HSBC Europe’s largest bank, has dropped plans to freeze pay this year, reversing a cost-cutting decision made less than two weeks ago. The bank has also decided to keep its global HQ in London rather than move to Hong Kong

HSBC chief exec Stuart Gulliver expresses announced the pay freeze reversal in a memo to staff Pay rises will be funded from a bonus pool originally intended for payments to be made in 2017, the memo from Gulliver to all employees and dated Feb. 11 said.

A hiring freeze introduced in the fourth quarter of 2015 will remain in place. The bank, which had more than 266,000 staff at the end of 2014, plans annual cost savings of up to $5 billion by 2017.

“As flagged in our Investor Update we have targeted significant cost reductions by the end of 2017,” a spokeswoman for HSBC said in a statement.

Gulliver said that following feedback on the pay freeze and the way it was communicated, he had “decided to change the way these cost savings are to be achieved”.

“We will therefore proceed with the pay rises as originally proposed by managers as part of the 2015 pay review, noting that, consistent with prior years, not all staff will receive a pay rise.”

Bonuses for 2015, which are due to be paid in 2016, will not be affected, the memo said.
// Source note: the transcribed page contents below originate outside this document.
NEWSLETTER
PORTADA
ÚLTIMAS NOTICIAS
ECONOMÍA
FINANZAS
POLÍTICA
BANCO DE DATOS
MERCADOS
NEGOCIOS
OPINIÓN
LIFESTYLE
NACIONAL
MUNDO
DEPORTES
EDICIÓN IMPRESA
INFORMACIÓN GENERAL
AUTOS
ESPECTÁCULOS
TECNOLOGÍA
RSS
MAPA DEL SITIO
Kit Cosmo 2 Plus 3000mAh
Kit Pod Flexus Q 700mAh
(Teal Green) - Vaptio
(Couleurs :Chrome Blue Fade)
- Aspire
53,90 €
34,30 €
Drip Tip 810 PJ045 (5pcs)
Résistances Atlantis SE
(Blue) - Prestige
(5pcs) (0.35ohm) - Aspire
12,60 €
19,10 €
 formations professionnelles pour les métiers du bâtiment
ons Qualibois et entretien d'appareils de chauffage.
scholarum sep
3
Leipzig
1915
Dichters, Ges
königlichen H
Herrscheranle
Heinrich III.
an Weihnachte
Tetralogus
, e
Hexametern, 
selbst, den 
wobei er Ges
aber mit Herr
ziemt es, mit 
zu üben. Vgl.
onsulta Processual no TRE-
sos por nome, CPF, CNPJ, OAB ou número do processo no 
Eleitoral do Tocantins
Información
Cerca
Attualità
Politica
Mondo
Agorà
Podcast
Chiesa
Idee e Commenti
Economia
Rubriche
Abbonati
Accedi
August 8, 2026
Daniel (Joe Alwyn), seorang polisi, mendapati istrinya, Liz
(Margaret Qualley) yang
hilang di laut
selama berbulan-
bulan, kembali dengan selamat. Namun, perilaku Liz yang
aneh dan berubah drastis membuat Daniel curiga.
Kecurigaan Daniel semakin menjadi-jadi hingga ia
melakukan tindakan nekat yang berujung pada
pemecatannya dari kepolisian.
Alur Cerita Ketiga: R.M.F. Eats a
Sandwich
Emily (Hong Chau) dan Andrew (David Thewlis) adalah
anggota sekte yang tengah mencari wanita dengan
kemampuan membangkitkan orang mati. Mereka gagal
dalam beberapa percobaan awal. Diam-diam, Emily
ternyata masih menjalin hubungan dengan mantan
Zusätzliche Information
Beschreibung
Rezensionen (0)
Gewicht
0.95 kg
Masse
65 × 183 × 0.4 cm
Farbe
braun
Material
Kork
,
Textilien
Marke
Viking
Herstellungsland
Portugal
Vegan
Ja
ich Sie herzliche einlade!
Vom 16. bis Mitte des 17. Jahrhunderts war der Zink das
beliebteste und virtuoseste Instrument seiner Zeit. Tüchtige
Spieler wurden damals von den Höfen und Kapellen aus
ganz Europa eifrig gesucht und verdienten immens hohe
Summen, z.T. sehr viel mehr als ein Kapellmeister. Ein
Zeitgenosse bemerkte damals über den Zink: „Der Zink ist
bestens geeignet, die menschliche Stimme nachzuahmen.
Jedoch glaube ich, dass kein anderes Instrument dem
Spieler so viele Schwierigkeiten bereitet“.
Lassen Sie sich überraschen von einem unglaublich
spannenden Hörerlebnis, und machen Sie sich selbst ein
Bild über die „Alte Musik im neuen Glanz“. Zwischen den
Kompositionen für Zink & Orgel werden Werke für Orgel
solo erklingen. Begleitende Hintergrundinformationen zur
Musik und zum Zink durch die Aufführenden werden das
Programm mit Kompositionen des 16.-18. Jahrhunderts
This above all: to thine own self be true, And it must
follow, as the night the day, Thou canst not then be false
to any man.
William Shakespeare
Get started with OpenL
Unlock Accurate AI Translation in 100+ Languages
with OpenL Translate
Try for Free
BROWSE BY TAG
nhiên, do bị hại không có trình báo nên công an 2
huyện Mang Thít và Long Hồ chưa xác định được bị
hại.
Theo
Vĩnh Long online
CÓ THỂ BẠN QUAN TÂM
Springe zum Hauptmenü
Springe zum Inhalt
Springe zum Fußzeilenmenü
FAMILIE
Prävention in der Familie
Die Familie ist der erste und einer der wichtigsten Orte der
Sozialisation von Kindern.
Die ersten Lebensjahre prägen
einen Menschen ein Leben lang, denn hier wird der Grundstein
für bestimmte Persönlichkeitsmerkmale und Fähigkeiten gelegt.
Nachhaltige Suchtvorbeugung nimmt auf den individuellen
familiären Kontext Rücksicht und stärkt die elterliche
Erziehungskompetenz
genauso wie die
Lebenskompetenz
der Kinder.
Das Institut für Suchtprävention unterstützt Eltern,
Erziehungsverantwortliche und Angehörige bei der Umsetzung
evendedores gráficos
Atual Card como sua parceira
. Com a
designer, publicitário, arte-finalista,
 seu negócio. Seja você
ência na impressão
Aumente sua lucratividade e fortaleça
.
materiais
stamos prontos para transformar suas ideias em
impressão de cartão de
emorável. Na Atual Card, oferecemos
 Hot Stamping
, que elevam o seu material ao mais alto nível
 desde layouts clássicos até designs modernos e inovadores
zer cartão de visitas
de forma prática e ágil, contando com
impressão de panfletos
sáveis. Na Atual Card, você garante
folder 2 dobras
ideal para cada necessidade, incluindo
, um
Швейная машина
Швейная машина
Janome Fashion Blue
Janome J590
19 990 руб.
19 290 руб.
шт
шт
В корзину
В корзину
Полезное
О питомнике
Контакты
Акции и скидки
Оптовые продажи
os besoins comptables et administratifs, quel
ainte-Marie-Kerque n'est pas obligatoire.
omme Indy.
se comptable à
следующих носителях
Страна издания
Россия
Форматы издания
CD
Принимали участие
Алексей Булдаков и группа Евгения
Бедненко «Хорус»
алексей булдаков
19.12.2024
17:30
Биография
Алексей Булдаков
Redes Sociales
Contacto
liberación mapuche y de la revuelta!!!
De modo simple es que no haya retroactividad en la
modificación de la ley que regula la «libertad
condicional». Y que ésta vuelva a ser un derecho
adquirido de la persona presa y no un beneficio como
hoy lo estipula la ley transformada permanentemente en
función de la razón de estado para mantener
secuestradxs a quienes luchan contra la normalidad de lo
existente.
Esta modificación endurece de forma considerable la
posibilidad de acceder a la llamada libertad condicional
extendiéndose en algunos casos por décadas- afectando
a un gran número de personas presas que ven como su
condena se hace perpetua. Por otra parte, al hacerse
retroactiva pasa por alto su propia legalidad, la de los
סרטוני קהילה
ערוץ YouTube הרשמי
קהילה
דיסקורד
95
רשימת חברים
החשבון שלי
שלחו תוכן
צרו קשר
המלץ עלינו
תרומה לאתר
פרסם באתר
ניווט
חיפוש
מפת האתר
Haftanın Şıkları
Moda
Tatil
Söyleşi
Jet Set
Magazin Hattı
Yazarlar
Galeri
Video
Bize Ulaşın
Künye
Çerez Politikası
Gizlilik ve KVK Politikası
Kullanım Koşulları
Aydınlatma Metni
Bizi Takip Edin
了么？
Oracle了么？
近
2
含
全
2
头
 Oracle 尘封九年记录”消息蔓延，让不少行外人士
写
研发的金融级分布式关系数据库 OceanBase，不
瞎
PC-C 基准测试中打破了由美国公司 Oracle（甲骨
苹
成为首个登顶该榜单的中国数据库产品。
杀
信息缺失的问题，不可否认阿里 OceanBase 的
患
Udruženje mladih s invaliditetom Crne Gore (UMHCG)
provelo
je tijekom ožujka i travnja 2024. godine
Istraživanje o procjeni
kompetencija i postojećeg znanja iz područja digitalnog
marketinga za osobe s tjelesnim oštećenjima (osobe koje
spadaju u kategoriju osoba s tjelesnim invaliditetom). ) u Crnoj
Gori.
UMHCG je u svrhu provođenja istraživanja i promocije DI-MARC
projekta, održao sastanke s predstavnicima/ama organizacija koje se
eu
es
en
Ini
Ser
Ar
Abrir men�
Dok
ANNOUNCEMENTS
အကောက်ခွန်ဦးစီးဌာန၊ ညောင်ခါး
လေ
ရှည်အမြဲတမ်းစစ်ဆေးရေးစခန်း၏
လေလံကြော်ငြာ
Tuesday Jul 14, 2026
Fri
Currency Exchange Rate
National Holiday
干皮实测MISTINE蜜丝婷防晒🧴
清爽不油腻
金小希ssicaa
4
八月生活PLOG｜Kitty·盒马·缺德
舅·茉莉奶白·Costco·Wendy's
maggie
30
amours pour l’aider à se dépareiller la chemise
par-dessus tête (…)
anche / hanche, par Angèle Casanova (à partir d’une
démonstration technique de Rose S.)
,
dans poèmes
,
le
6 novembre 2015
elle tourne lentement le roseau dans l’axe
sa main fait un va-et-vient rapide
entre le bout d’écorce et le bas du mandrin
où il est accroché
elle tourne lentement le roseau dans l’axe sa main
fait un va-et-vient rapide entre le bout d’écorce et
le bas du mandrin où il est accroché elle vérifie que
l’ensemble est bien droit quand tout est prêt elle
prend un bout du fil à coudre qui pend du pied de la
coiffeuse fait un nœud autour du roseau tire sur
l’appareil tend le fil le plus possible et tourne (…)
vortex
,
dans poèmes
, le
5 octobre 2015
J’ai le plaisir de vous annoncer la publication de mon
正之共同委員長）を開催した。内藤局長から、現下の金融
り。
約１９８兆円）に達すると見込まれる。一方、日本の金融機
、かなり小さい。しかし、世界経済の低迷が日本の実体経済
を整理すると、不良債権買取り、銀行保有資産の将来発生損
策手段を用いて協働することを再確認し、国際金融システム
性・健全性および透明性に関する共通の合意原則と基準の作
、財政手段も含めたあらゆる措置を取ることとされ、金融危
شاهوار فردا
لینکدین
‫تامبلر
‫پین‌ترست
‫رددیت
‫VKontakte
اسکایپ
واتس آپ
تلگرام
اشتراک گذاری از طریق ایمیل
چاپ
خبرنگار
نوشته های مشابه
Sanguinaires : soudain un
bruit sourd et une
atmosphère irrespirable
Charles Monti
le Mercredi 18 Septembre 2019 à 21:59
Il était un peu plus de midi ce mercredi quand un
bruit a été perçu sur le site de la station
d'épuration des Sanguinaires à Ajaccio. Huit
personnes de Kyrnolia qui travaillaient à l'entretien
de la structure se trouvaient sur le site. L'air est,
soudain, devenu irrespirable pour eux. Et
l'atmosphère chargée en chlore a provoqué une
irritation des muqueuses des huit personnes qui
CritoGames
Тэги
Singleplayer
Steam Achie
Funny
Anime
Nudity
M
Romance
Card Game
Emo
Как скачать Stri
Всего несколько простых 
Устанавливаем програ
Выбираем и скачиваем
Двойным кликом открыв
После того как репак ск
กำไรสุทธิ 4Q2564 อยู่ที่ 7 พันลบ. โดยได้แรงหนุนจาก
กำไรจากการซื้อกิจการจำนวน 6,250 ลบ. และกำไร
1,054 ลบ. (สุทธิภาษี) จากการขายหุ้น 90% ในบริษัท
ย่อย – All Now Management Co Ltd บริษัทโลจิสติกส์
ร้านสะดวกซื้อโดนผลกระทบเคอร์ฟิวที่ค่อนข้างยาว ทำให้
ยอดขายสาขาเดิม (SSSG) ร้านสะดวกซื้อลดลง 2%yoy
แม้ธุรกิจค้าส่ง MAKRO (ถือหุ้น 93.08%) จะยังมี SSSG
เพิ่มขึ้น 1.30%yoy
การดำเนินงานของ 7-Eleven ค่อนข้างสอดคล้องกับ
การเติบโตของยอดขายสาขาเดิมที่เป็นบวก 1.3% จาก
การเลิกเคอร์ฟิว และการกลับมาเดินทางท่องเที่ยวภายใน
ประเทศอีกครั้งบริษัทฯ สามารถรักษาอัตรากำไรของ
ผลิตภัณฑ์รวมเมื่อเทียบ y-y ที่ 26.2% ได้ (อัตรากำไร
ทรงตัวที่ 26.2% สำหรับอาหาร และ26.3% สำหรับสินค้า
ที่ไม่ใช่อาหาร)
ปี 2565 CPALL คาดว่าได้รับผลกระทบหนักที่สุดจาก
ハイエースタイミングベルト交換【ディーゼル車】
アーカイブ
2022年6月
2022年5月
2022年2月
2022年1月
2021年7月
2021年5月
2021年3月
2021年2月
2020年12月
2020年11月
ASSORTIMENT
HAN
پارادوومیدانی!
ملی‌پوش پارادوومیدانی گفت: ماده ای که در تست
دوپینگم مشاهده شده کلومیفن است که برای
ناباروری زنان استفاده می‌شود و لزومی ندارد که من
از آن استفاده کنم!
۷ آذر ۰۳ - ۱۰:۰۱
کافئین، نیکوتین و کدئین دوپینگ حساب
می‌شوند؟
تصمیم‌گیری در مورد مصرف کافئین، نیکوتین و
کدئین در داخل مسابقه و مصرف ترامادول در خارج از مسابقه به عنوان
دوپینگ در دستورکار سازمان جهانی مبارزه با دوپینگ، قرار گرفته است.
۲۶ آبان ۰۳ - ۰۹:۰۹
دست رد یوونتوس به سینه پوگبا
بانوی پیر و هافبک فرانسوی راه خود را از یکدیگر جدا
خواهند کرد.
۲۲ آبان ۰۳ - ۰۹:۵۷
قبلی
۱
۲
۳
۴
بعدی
Gulliver also highlighted in the memo his concerns for the global economy from falling oil prices and slowing Chinese growth, as well as lower growth expectations for Britain.

“These macroeconomic pressures mean we must be cautious and realistic about the outlook for our revenues in 2016,” the memo said.

Worries about global growth have heaped pressure on the banking sector in recent months. “Several of our competitors have recently announced large-scale redundancies, salary freezes, bonus reductions and

further cost reduction programmes in addition to those already in place and hence it is clear we are not alone in facing these challenges,” Gulliver said.

Ten of Europe’s biggest banks announced staff cuts of 130,000 in the second half of 2015, according to data compiled by Reuters, more than the total number of job losses announced by those banks in 2013 and 2014. Investors believe, however, that the industry will need to slim down further and faster to boost profits.

Meantime HSBC is to keep its headquarters in the UK after a 10-month review during which time the government has made a series of changes regarded as favourable to the bank.

Chief exec Gulliver said  “Having our headquarters in the UK and our significant business in Asia Pacific delivers the best of both worlds to our stakeholders.”

The much-anticipated decision was announced after a board meeting in London, where the bank has been based since moving its headquarters in 1992 at the time of the takeover of Midland Bank. It comes just as China’s stock market was due to begin trading for the first time after a week’s holiday during which markets elsewhere in the world have been buffeted by fears about the banking sector.

Britain’s biggest bank said it would abandon its usual practice of reviewing its headquarters every three years after what it described as an exhaustive process. It did not list all the alternative locations that had been considered but said:

“In the later stages of the review, the analysis was narrowed down to the group’s home markets, the UK and Hong Kong, both of which are considered by the board to be world-class financial centres with high quality regulatory regimes capable of hosting a global systemically important bank such as HSBC.”